SIMON WIESENTHAL SUPPORTED BOSNIAKS, LOBBIED FOR ARMS EMBARGO TO BE LIFTED

Simon Wiesenthal Urged the World to Lift Arms Embargo Against Bosnia, so Bosnian Muslims Could Defend Themselves from Serbian Aggression

OIC Insists that UN Lift Arms Embargo on Bosnia

New Straits Times,
20 June 1993. p.16.

VIENA, Sat. — Nazi hunter Simon Wiesenthal and Islamic countries yesterday equated crimes committed by Serbs against Bosnian Muslims with Nazi atrocities.

The war in Bosnia and the international community’s failure to end the blood-letting in the heart of Europe has overshadowed the current World Conference on Human Rights, which has reached its half-way point.

The 51-member Organisation of the Islamic Conference (OIC) insisted that the conference adopt a declaration calling on the United Nations to lift the arms embargo against Bosnia.

“No such tragedy has occurred since the Holocaust,” Agha Shaki of Pakistan, speaking in behalf of the OIC, told reporters, referring to the killing of what the draft declaration said were “hundreds and thousands of innocent victims.”

------

EXERCISE A
Can you copy the listing word for word, starting at the line with "Reading left to" and continuing through the end of the listing?

MATERIAL PROVIDED
------

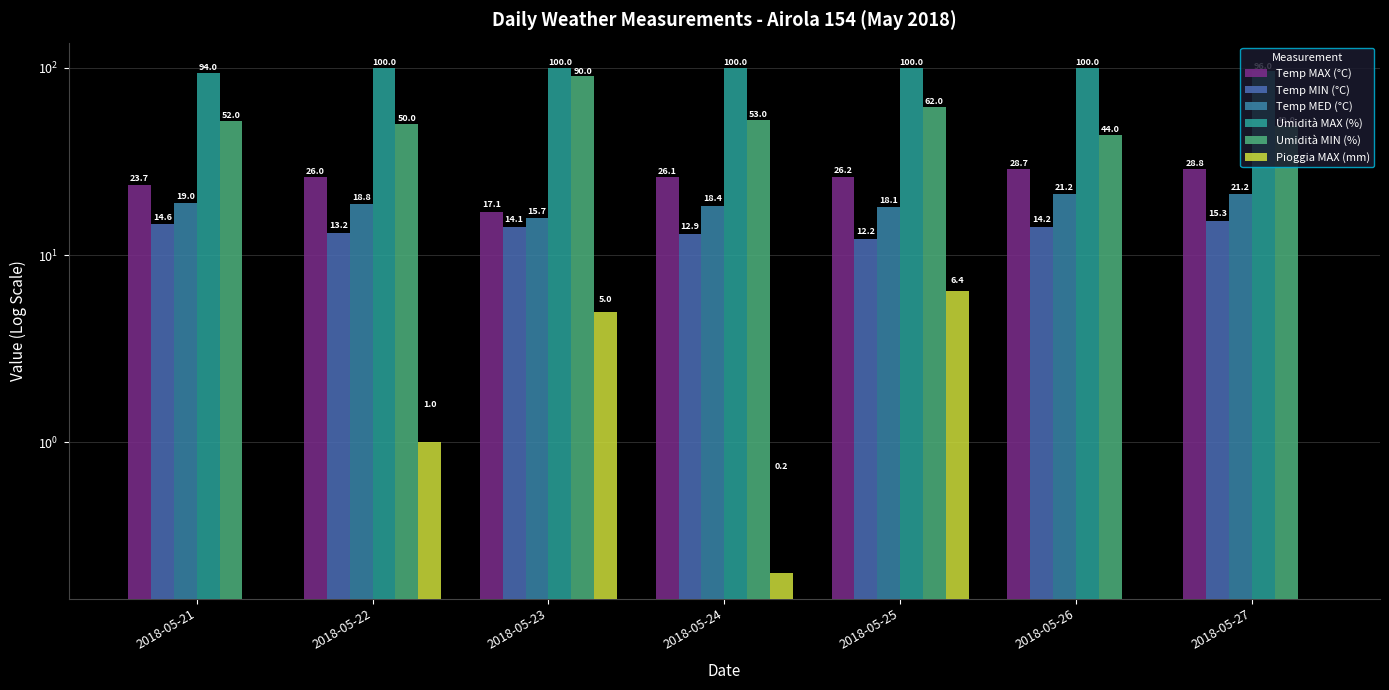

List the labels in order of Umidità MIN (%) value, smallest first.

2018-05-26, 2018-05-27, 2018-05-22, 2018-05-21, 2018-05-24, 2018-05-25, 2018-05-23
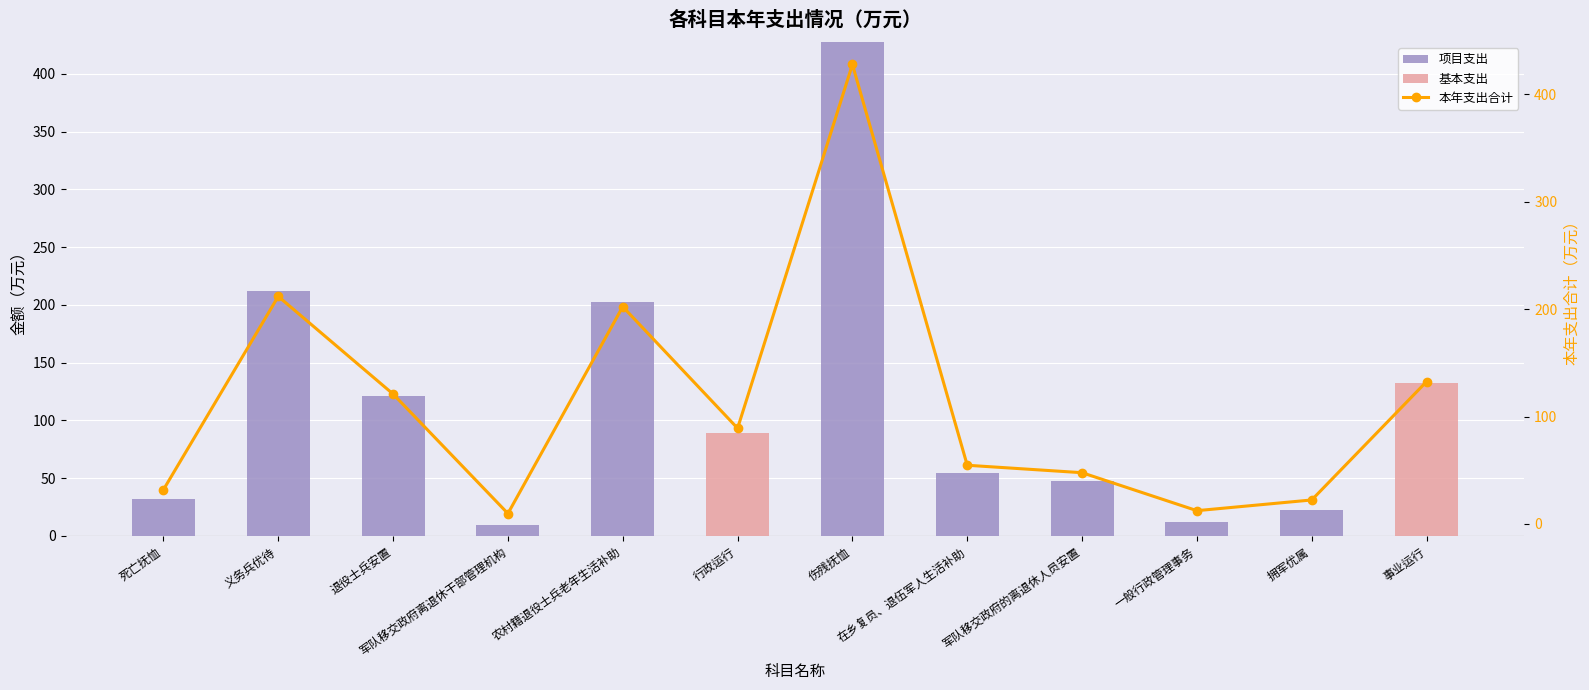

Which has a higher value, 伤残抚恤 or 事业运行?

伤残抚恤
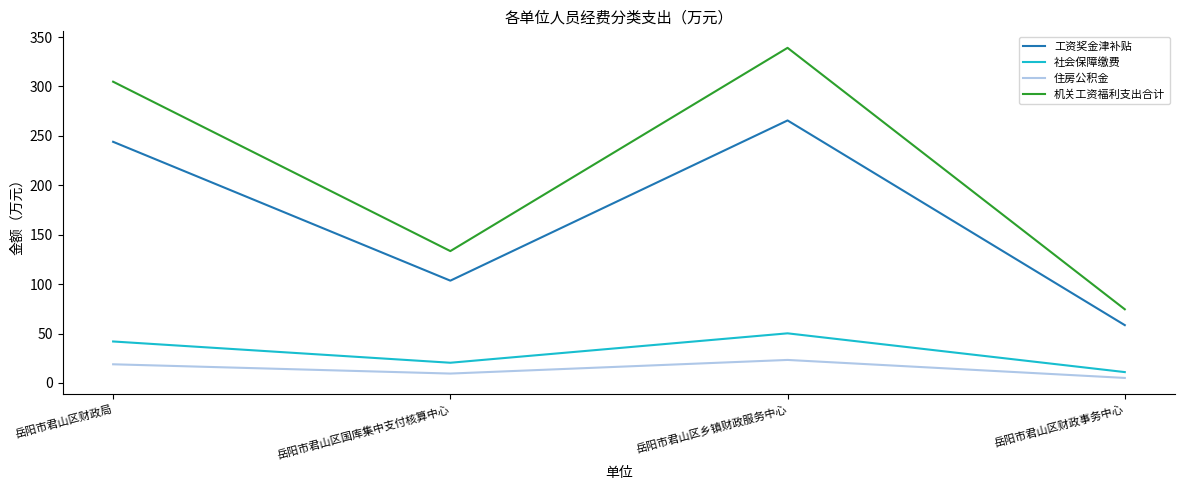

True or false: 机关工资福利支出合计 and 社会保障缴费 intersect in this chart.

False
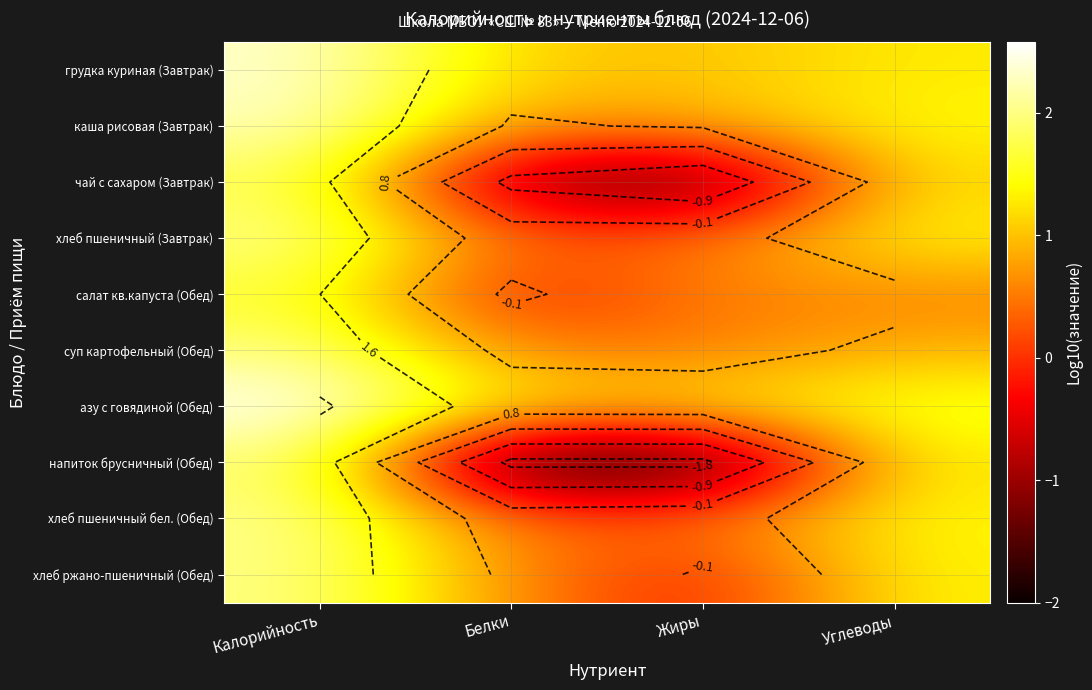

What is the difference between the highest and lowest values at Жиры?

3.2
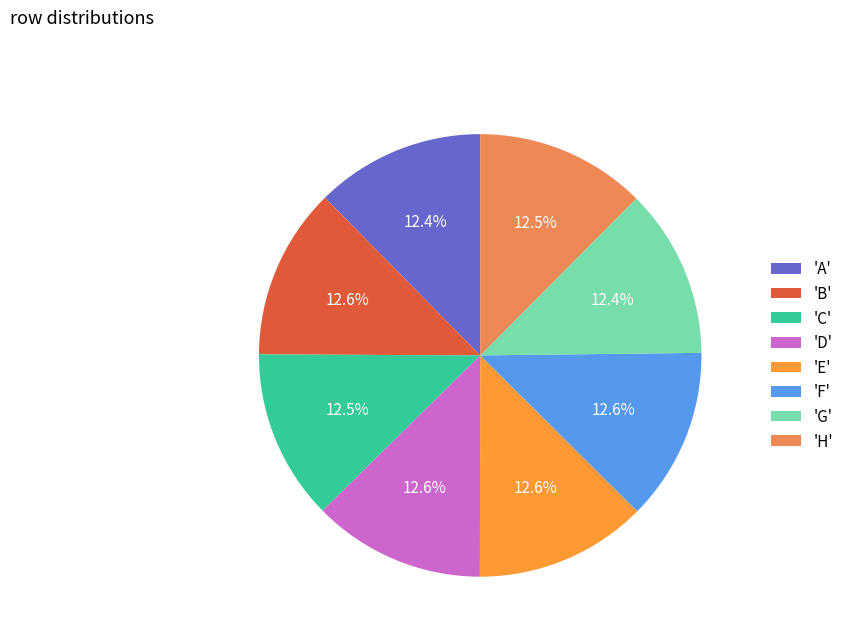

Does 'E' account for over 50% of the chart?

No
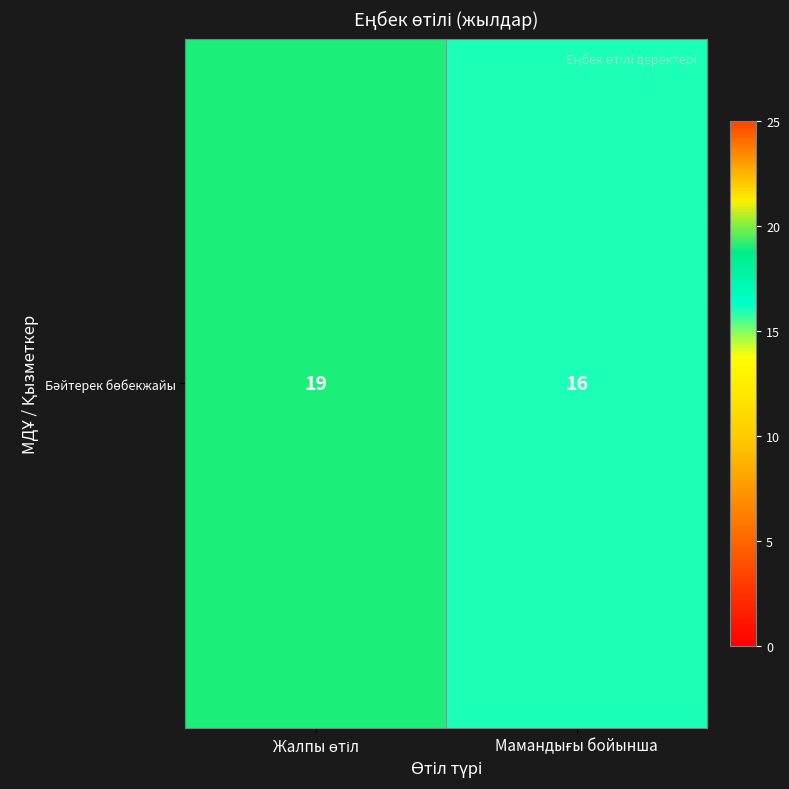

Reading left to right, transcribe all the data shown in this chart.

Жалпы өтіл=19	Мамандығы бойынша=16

------

EXERCISE B
Answer these about the news article on Bosnia:
(i) How many members does the Organisation of the Islamic Conference have?
(ii) Who spoke to reporters on behalf of the OIC?
(iii) Which conference had reached its half-way point?

TASK ANSWER A
Reading left to right, transcribe all the data shown in this chart.

Жалпы өтіл=19	Мамандығы бойынша=16

TASK ANSWER B
(i) 51
(ii) Agha Shaki of Pakistan
(iii) The World Conference on Human Rights